## RECORDS TO USE
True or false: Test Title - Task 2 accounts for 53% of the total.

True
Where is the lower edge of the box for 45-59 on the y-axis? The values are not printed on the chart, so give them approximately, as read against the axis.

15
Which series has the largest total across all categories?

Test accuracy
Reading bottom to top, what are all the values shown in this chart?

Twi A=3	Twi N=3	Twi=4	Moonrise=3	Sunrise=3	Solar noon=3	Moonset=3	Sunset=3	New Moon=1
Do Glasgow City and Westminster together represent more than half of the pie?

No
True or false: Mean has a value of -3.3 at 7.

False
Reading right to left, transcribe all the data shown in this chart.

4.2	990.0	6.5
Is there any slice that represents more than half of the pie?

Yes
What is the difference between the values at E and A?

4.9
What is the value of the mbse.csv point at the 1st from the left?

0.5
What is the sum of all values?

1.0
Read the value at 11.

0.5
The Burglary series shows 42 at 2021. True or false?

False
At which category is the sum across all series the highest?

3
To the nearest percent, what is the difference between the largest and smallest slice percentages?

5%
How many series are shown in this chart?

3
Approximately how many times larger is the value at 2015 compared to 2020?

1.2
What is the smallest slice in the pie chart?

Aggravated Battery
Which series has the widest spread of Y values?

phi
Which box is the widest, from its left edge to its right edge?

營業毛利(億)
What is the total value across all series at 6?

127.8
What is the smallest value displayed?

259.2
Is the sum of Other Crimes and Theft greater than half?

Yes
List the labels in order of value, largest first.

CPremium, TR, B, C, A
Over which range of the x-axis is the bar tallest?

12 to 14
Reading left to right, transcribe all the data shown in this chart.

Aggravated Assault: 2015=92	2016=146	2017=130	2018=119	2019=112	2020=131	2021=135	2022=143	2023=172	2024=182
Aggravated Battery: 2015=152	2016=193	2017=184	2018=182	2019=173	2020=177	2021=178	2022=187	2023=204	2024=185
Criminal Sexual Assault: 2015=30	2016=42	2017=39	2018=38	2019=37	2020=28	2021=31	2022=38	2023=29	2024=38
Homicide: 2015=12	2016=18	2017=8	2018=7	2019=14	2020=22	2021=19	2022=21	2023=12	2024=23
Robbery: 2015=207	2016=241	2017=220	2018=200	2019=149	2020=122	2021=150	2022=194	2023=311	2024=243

## WHAT THE EXERCISE ASKS
Recast the listing above as a JSON list of strings, one string for each line, leaving out the blank lines.

## ANSWER TO THE PROBLEM
[
  "True or false: Test Title - Task 2 accounts for 53% of the total.",
  "True",
  "Where is the lower edge of the box for 45-59 on the y-axis? The values are not printed on the chart, so give them approximately, as read against the axis.",
  "15",
  "Which series has the largest total across all categories?",
  "Test accuracy",
  "Reading bottom to top, what are all the values shown in this chart?",
  "Twi A=3\tTwi N=3\tTwi=4\tMoonrise=3\tSunrise=3\tSolar noon=3\tMoonset=3\tSunset=3\tNew Moon=1",
  "Do Glasgow City and Westminster together represent more than half of the pie?",
  "No",
  "True or false: Mean has a value of -3.3 at 7.",
  "False",
  "Reading right to left, transcribe all the data shown in this chart.",
  "4.2\t990.0\t6.5",
  "Is there any slice that represents more than half of the pie?",
  "Yes",
  "What is the difference between the values at E and A?",
  "4.9",
  "What is the value of the mbse.csv point at the 1st from the left?",
  "0.5",
  "What is the sum of all values?",
  "1.0",
  "Read the value at 11.",
  "0.5",
  "The Burglary series shows 42 at 2021. True or false?",
  "False",
  "At which category is the sum across all series the highest?",
  "3",
  "To the nearest percent, what is the difference between the largest and smallest slice percentages?",
  "5%",
  "How many series are shown in this chart?",
  "3",
  "Approximately how many times larger is the value at 2015 compared to 2020?",
  "1.2",
  "What is the smallest slice in the pie chart?",
  "Aggravated Battery",
  "Which series has the widest spread of Y values?",
  "phi",
  "Which box is the widest, from its left edge to its right edge?",
  "營業毛利(億)",
  "What is the total value across all series at 6?",
  "127.8",
  "What is the smallest value displayed?",
  "259.2",
  "Is the sum of Other Crimes and Theft greater than half?",
  "Yes",
  "List the labels in order of value, largest first.",
  "CPremium, TR, B, C, A",
  "Over which range of the x-axis is the bar tallest?",
  "12 to 14",
  "Reading left to right, transcribe all the data shown in this chart.",
  "Aggravated Assault: 2015=92\t2016=146\t2017=130\t2018=119\t2019=112\t2020=131\t2021=135\t2022=143\t2023=172\t2024=182",
  "Aggravated Battery: 2015=152\t2016=193\t2017=184\t2018=182\t2019=173\t2020=177\t2021=178\t2022=187\t2023=204\t2024=185",
  "Criminal Sexual Assault: 2015=30\t2016=42\t2017=39\t2018=38\t2019=37\t2020=28\t2021=31\t2022=38\t2023=29\t2024=38",
  "Homicide: 2015=12\t2016=18\t2017=8\t2018=7\t2019=14\t2020=22\t2021=19\t2022=21\t2023=12\t2024=23",
  "Robbery: 2015=207\t2016=241\t2017=220\t2018=200\t2019=149\t2020=122\t2021=150\t2022=194\t2023=311\t2024=243"
]